Jon Owen’s approach of “muddy spirituality”, of finding oneself by empathy with the messy world of humanity at its most difficult, brings to mind a deeply philosophic book “Death’s Dream Kingdom. The American psyche since 9-11” by American literature professor Walter “Mac” Davis. Professor Davis’ book is about how sensible humans attempt to understand themselves (through earnest, honest, painful introspection) and others (through empathic internalizing and analyzing of the suffering of others) – as compared to the psychotic, “ideology-driven” simplicity of “compulsory happiness”, “endless demand”, “axiomatic rightness”, “certainty- and guarantee-demanding”, denial, avoidance of empathy and introspection, and violent externalizing of inner fears by both the American Religious Right and contemporary. “moving forward”, Capitalist America that reached horrible depths in the hate- and power-driven War on Muslims (12 million war-related Muslim deaths in US- or US surrogate-violated Iraq, Somalia, Afghanistan, Palestine, Lebanon, Syria , Libya and Pakistan, 1990-2011) (see: “Muslim Holocaust, Muslim Genocide”) and the ongoing, US-backed Palestinian Genocide (see “Mornings in Jenin” by Palestinian writer Susan Abulhawa, “The Plight of the Palestinians”, edited by Professor William Cook, and “Palestinian Genocide”).

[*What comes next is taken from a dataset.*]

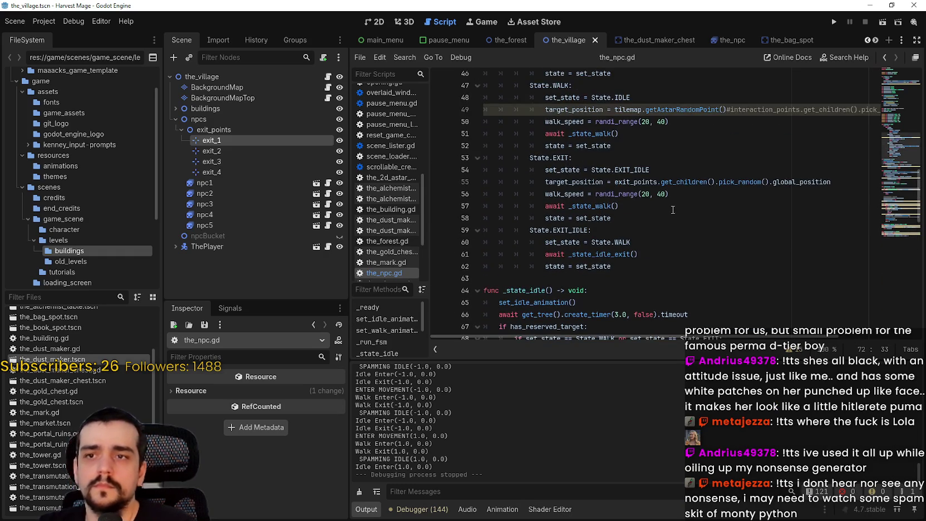
{"action": "scroll", "coordinate": [673, 209], "scroll_direction": "up", "scroll_amount": 1}
{"action": "left_click", "coordinate": [673, 208]}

“Muddy Spirituality” by Jon Owen is an eminently readable, wise and good-humored book by an engaging, honest and good person. We exist to understand ourselves and to understand and empathize with others. It is warming to know there are those like Jon and his associates who have made it their mission to help the severely disadvantaged in a rich society like Australia that unfortunately generally looks the other way. His bottom-up approach of empathy, direct engagement and living with the poor is the opposite of the non-empathic, throw-away, safety net philanthropy and ignoring by Capitalist society as a whole. Brilliant humanitarian Indian writer Arundhati Roy has commented powerfully on this Mainstream ignoring in “The Chequebook and the Cruise Missile”:

“The ultimate privilege of the élite is not just their deluxe lifestyles, but deluxe lifestyles with a clear conscience.” As in the Gospel parable of the Good Samaritan who helped the injured and robbed Jew, we cannot walk by on the other side. Jon Owen says: “For those of us seeking to follow Jesus there are no invisible people”.